## WORK ORDER
Would you please give all the lines below again, exactly as they stand?

## GIVEN ENTRIES
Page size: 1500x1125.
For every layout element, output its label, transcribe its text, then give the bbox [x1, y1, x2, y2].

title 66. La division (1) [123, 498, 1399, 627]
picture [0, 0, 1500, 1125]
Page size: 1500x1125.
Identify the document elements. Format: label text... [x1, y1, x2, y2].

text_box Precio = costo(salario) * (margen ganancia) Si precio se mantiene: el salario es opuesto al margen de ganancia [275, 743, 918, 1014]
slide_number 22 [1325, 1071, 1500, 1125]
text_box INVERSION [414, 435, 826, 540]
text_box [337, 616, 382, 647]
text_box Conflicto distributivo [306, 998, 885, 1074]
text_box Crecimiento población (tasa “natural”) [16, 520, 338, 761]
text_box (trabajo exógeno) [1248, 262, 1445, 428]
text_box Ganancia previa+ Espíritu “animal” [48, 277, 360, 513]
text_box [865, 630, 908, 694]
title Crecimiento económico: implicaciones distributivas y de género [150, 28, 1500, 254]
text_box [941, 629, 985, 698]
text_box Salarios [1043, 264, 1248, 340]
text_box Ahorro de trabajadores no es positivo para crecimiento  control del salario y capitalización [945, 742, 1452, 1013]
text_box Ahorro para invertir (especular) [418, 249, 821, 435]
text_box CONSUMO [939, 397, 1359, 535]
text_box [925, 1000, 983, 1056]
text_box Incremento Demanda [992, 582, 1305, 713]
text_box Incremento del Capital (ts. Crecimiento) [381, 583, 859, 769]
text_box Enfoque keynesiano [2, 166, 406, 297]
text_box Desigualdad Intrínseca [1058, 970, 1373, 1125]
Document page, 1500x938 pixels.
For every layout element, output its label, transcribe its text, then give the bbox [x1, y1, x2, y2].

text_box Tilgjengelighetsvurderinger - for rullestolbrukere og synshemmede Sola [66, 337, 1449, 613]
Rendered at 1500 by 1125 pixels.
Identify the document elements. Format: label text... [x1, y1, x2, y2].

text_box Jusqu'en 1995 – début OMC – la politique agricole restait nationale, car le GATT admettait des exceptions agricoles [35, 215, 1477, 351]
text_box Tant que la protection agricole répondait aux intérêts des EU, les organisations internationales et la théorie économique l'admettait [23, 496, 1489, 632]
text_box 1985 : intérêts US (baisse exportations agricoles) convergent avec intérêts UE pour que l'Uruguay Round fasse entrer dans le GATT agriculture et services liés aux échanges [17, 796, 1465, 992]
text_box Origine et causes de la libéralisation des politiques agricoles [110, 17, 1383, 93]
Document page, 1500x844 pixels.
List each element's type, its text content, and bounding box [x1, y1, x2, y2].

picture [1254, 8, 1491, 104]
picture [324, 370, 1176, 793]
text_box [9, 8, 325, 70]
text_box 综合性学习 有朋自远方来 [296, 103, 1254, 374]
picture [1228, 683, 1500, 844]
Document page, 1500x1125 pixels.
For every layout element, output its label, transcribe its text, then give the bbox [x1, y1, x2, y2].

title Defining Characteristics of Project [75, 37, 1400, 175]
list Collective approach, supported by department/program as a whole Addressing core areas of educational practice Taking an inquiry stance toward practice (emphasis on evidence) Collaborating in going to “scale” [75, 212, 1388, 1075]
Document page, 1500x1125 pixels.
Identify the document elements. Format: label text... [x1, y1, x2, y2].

## SOLUTION FOR THIS TASK
Page size: 1500x1125.
For every layout element, output its label, transcribe its text, then give the bbox [x1, y1, x2, y2].

title 66. La division (1) [123, 498, 1399, 627]
picture [0, 0, 1500, 1125]
Page size: 1500x1125.
Identify the document elements. Format: label text... [x1, y1, x2, y2].

text_box Precio = costo(salario) * (margen ganancia) Si precio se mantiene: el salario es opuesto al margen de ganancia [275, 743, 918, 1014]
slide_number 22 [1325, 1071, 1500, 1125]
text_box INVERSION [414, 435, 826, 540]
text_box [337, 616, 382, 647]
text_box Conflicto distributivo [306, 998, 885, 1074]
text_box Crecimiento población (tasa “natural”) [16, 520, 338, 761]
text_box (trabajo exógeno) [1248, 262, 1445, 428]
text_box Ganancia previa+ Espíritu “animal” [48, 277, 360, 513]
text_box [865, 630, 908, 694]
title Crecimiento económico: implicaciones distributivas y de género [150, 28, 1500, 254]
text_box [941, 629, 985, 698]
text_box Salarios [1043, 264, 1248, 340]
text_box Ahorro de trabajadores no es positivo para crecimiento  control del salario y capitalización [945, 742, 1452, 1013]
text_box Ahorro para invertir (especular) [418, 249, 821, 435]
text_box CONSUMO [939, 397, 1359, 535]
text_box [925, 1000, 983, 1056]
text_box Incremento Demanda [992, 582, 1305, 713]
text_box Incremento del Capital (ts. Crecimiento) [381, 583, 859, 769]
text_box Enfoque keynesiano [2, 166, 406, 297]
text_box Desigualdad Intrínseca [1058, 970, 1373, 1125]
Document page, 1500x938 pixels.
For every layout element, output its label, transcribe its text, then give the bbox [x1, y1, x2, y2].

text_box Tilgjengelighetsvurderinger - for rullestolbrukere og synshemmede Sola [66, 337, 1449, 613]
Rendered at 1500 by 1125 pixels.
Identify the document elements. Format: label text... [x1, y1, x2, y2].

text_box Jusqu'en 1995 – début OMC – la politique agricole restait nationale, car le GATT admettait des exceptions agricoles [35, 215, 1477, 351]
text_box Tant que la protection agricole répondait aux intérêts des EU, les organisations internationales et la théorie économique l'admettait [23, 496, 1489, 632]
text_box 1985 : intérêts US (baisse exportations agricoles) convergent avec intérêts UE pour que l'Uruguay Round fasse entrer dans le GATT agriculture et services liés aux échanges [17, 796, 1465, 992]
text_box Origine et causes de la libéralisation des politiques agricoles [110, 17, 1383, 93]
Document page, 1500x844 pixels.
List each element's type, its text content, and bounding box [x1, y1, x2, y2].

picture [1254, 8, 1491, 104]
picture [324, 370, 1176, 793]
text_box [9, 8, 325, 70]
text_box 综合性学习 有朋自远方来 [296, 103, 1254, 374]
picture [1228, 683, 1500, 844]
Document page, 1500x1125 pixels.
For every layout element, output its label, transcribe its text, then give the bbox [x1, y1, x2, y2].

title Defining Characteristics of Project [75, 37, 1400, 175]
list Collective approach, supported by department/program as a whole Addressing core areas of educational practice Taking an inquiry stance toward practice (emphasis on evidence) Collaborating in going to “scale” [75, 212, 1388, 1075]
Document page, 1500x1125 pixels.
Identify the document elements. Format: label text... [x1, y1, x2, y2].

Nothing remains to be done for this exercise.